De sa chaise de jardin, plantée sur la Nationale 5, Terry filtre les voitures d'un hochement de cagoule, les mains en appui sur une barre de fer. Derrière lui, les flammes déchirent la nuit martiniquaise, en ces temps de lutte contre la vie chère. Le garçon de 19 ans tient depuis mercredi avec quelques dizaines d'autres jeunes ce barrage filtrant à l'entrée de Rivière-Salée, une commune populaire près de Fort-de-France.
Ces derniers jours, l'île des Antilles, où le prix des denrées alimentaires est 40% plus élevé qu'en métropole, vit au rythme d'un couvre-feu nocturne. Elle est le théâtre d'une brusque poussée de fièvre alors qu'un mouvement de contestation secoue la Martinique depuis le 1er septembre. Une vingtaine de gendarmes ont été blessés depuis le 8 octobre, selon la gendarmerie.

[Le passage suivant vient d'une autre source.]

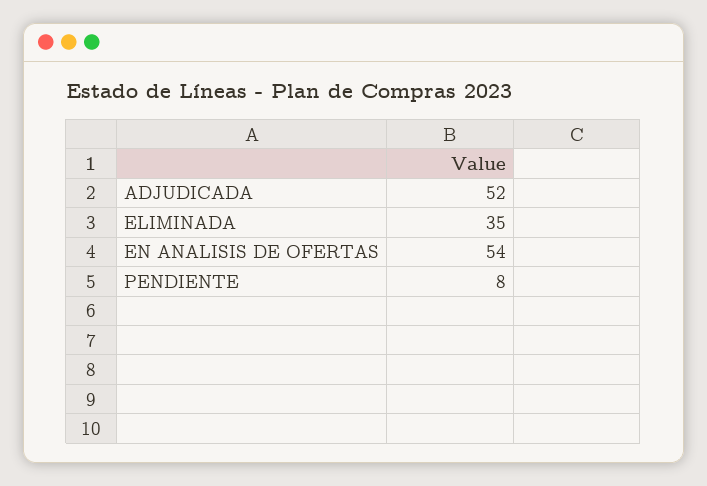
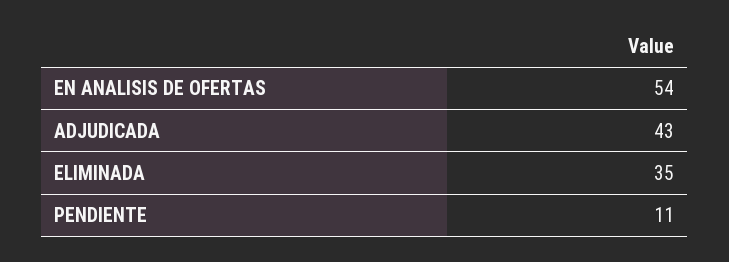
ADJUDICADA: 52 -> 43
PENDIENTE: 8 -> 11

"On en a marre. On lutte contre la vie chère, mais on se fout de notre gueule", juge dans la nuit de samedi à dimanche Terry (qui a refusé comme tous les barragistes de donner son nom de famille), vendeur fraîchement revenu de l'Hexagone, où il a vécu plusieurs années. "En métropole, avec 200 euros, ton caddie est blindé...", constate-t-il, dans la moiteur nocturne. En Martinique, "t'as un sac cabas même pas rempli" pour ce prix, le coupe Ketsia, munie d'une batte de baseball.
"Il faut qu'ils nous entendent"
Sur le barrage où brûlent de l'électroménager, des meubles, une carcasse de voiture retournée et tout ce qui a pu être récupéré, la jeune femme de 23 ans ordonne aux automobilistes - entre deux arguments - de faire demi-tour, sauf motif médical. "On en a marre que nos parents payent 400 euros alors qu'il n'y a rien sur le tapis" de caisse, s'énerve cette ouvrière du BTP, en débardeur et cagoule qui ne laisse percer que ses yeux.
"Maman, elle travaille et l'argent qu'elle reçoit, c'est même pas assez pour payer le loyer, l'électricité, l'eau et les courses. Elle ne peut pas subvenir à nos besoins", abonde un électricien de 20 ans requérant l'anonymat, lui aussi le visage masqué, équipé d'un bâton de bois et affublé d'un mini sac à dos rose.
Il résume, tandis qu'un barragiste ravive l'amas fumant d'un jet d'essence contenu dans une bouteille d'eau: "C'est désolant (d'en arriver là), de casser, de brûler. Mais on est obligés de faire des dégâts pour qu'on nous entende. Il faut qu'ils nous entendent". Loin des barrages, le dialogue s'est noué. Mais la nuit précédente, une sixième réunion de négociation entre Etat et acteurs locaux s'est achevée sans accord sur la baisse du coût de la vie.
La préfecture fait état d'avancées "notables" avant la prochaine rencontre, prévue mardi. "Il ne peut pas y avoir d'évolution sérieuse, de discussion sérieuse, dans un climat de violences qui s'installerait", a souligné pour sa part le ministre chargé des Outre-mer, François-Noël Buffet.
"On tient"
Après quelques nuits d'émeutes, de pillages et d'incendies, les rues de Martinique ont retrouvé un calme relatif entre samedi et dimanche sous l'orage caribéen, malgré des forces de l'ordre invisibles et des barrages fumants. Ces derniers sont circonscrits aux quartiers sensibles en périphérie du chef-lieu.
Aux Quatre-Croisées, un carrefour de Saint-Joseph au nord de Fort-de-France, le nœud routier reste complètement sous le contrôle d'hommes prêts à en découdre, sans que les forces de l'ordre ne tentent de dégager cet axe départemental érigé en place fortifiée par des engins en tout genre et des voitures en feu.
"On tient le poste. Jusqu'à ce qu'ils prennent en compte nos revendications sur la vie chère", y explique sous couvert d'anonymat un homme encagoulé et ganté, parmi des dizaines d'autres munis de bouteilles de vodka et de projectiles. Les rues et routes, toujours bordées de voitures calcinées, obstruées çà et là de chariots de supermarché et autres palettes, ne sont pas non plus déblayées, même en l'absence d'émeutiers.
Pour monter les barrages, un objet est particulièrement plébiscité : le réfrigérateur. À Rivière-Salée, où les barragistes assurent répondre aux consignes du RPPRAC, le mouvement à l'origine de la mobilisation contre la vie chère, Ketsia, l'ouvrière du BTP, regarde un frigo brûler. Elle soulève sa cagoule, souffle. "La fin d'un frigo vide."